• About this exercise
The records below are to be restated word for word; their pictures are not.

(Extracted page text data)
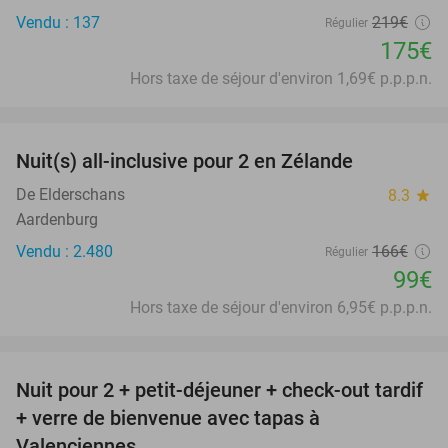
Vendu : 137
219€
Régulier
175€
Hors taxe de séjour d'environ 1,69€ p.p.p.n.
favorite_border
Nuit(s) all-inclusive pour 2 en Zélande
40%
De Elderschans
8.3
star
Aardenburg
Vendu : 2.480
166€
Régulier
99€
Hors taxe de séjour d'environ 6,95€ p.p.p.n.
favorite_border
Nuit pour 2 + petit-déjeuner + check-out tardif
23%
+ verre de bienvenue avec tapas à
Valenciennes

• Result of the task
Vendu : 137
219€
Régulier
175€
Hors taxe de séjour d'environ 1,69€ p.p.p.n.
favorite_border
Nuit(s) all-inclusive pour 2 en Zélande
40%
De Elderschans
8.3
star
Aardenburg
Vendu : 2.480
166€
Régulier
99€
Hors taxe de séjour d'environ 6,95€ p.p.p.n.
favorite_border
Nuit pour 2 + petit-déjeuner + check-out tardif
23%
+ verre de bienvenue avec tapas à
Valenciennes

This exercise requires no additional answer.